Googlebot ist der Web-Crawler, den Google nutzt, um Seiten im Internet zu entdecken, abzurufen, zu rendern und zu indexieren. Er kommt in zwei Haupttypen: Googlebot Desktop (simuliert einen Desktop-Browser) und Googlebot Smartphone (simuliert einen Mobile-Browser, den Google für Mobile-First-Indexierung nutzt). Wenn Googlebot deine Site crawlt, folgt er Links, liest deine robots.txt-Datei, um zu sehen, was erlaubt ist, lädt HTML herunter, führt JavaScript aus, falls nötig, und extrahiert Text und Metadaten. Googlebot sieht deine Site nicht so, wie ein Mensch sie sieht. Er kann nicht mit Formularen interagieren, Buttons klicken, die Benutzereingabe erfordern, oder Paywalls umgehen. Er respektiert Crawl Budget (die Anzahl der Seiten, die er pro Sitzung abruft, basierend auf der Autorität deiner Site), daher werden große Sites möglicherweise nicht vollständig gecrawlt. Googlebot identifiziert sich selbst mit einem User-Agent-String, der „Googlebot" enthält. Du kannst Googlebot-Anfragen durch umgekehrte DNS-Abfrage verifizieren. Unser Simulator lässt dich sehen, was Googlebot sieht, einschließlich sichtbarem Text, blockierten Ressourcen und Render-Zeit-Warnungen.

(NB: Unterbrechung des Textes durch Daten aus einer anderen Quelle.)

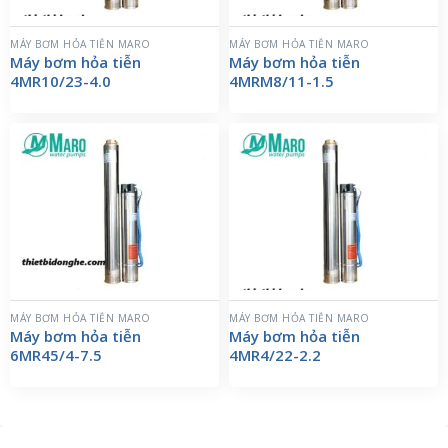
MÁY BƠM HỎA TIỄN MARO
MÁY BƠM HỎA TIỄN MARO
Máy bơm hỏa tiễn
Máy bơm hỏa tiễn
4MR10/23-4.0
4MRM8/11-1.5
MÁY BƠM HỎA TIỄN MARO
MÁY BƠM HỎA TIỄN MARO
Máy bơm hỏa tiễn
Máy bơm hỏa tiễn
6MR45/4-7.5
4MR4/22-2.2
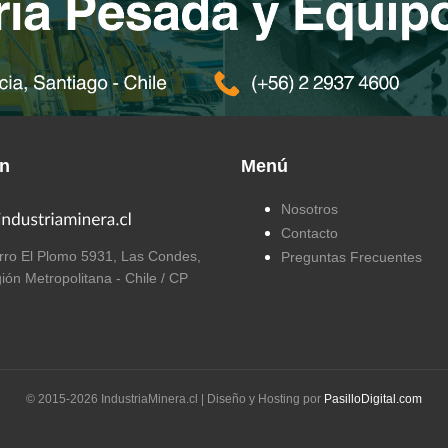
ón
Menú
Nosotros
Contacto
ro El Plomo 5931, Las Condes,
Preguntas Frecuentes
ión Metropolitana - Chile / CP
© 2015-
2026
IndustriaMinera.cl | Diseño y Hosting por
PasilloDigital.com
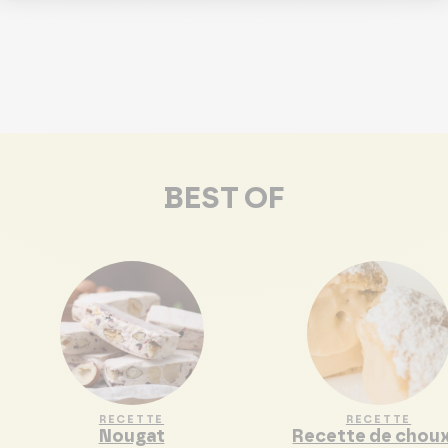
BEST OF
RECETTE
RECETTE
Nougat
Recette de choux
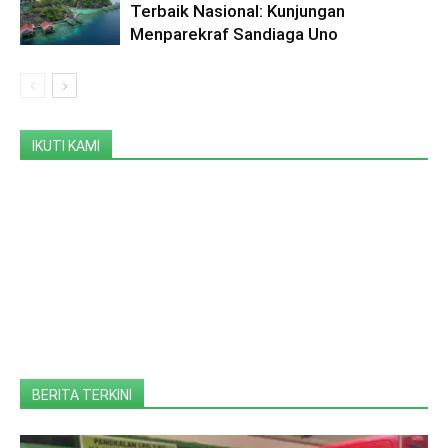
Terbaik Nasional: Kunjungan
Menparekraf Sandiaga Uno
IKUTI KAMI
BERITA TERKINI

Wie simuliere ich einen Google-Crawl?

Füge deine Page URL in unser Tool ein, wähle Googlebot Desktop oder Googlebot Mobile aus dem User-agent-Dropdown und starte den Lauf. Wir rufen die Seite mit dem gleichen User-Agent-String ab, den Googlebot nutzt, führen JavaScript aus, um die Seite zu rendern, und extrahieren den sichtbaren Text, Metadaten, geladene Ressourcen, blockierte Ressourcen und Robots-Direktiven. Die Ausgabe zeigt genau, was Googlebot sieht: das gerenderte HTML nach JavaScript-Ausführung, den Text-Inhalt, den Google indexiert, Ressourcen, die von robots.txt blockiert sind, und Warnungen, falls die Render-Zeit fünf Sekunden überschreitet. Du siehst auch Canonical-Tags, Meta-Robots und Hreflang-Deklarationen. Das ist kritisch für JavaScript-schwere Sites (React, Next.js, Vue), wo das initiale HTML eine Shell ist und der echte Inhalt Client-seitig rendert. Vergleiche die Raw-HTML-Ansicht (was dein Server sendet) mit der Rendered-Ansicht (was Googlebot nach JavaScript-Ausführung sieht), um Rendering-Probleme zu erkennen. Falls Inhalt in der Rendered-Ansicht fehlt, kann Google ihn nicht indexieren. Nutze dieses Tool vor dem Launch neuer Seiten oder nach JavaScript-Änderungen.

Was ist ein Web-Crawler?

Ein Web-Crawler (auch Spider oder Bot genannt) ist ein Programm, das systematisch das Web durchsucht, indem es Links folgt, Seiten abruft und Daten extrahiert. Suchmaschinen nutzen Crawler, um Inhalt zu entdecken und zu indexieren: Googlebot für Google, Bingbot für Bing, Yandex Bot für Yandex. Crawler starten mit einer Seed-Liste von URLs (aus Sitemaps oder vorher gecrawlten Links), rufen jede Seite ab, parsen das HTML, um Links zu extrahieren, fügen neue Links zur Crawl-Warteschlange hinzu, und wiederholen das. Crawler respektieren robots.txt (eine Datei, die deklariert, welche Pfade nicht erlaubt sind), folgen Canonical-Tags und beachten Crawl-Rate-Limits. Nicht alle Crawler sind Suchmaschinen. Einige sind Daten-Scraper, Research-Bots oder Monitoring-Tools. Einige Crawler sind bösartig (E-Mail-Adressen sammeln, Inhalt ohne Genehmigung scrapen). Du kannst Crawler durch ihren User-Agent-String in Server-Logs identifizieren und unerwünschte über robots.txt blockieren. Für SEO sind die wichtigsten Crawler Googlebot, Googlebot-Image, Bingbot und aufkommende AI-Crawler wie GPTBot, ClaudeBot und PerplexityBot. Unser Tool simuliert Googlebot und andere große Crawler.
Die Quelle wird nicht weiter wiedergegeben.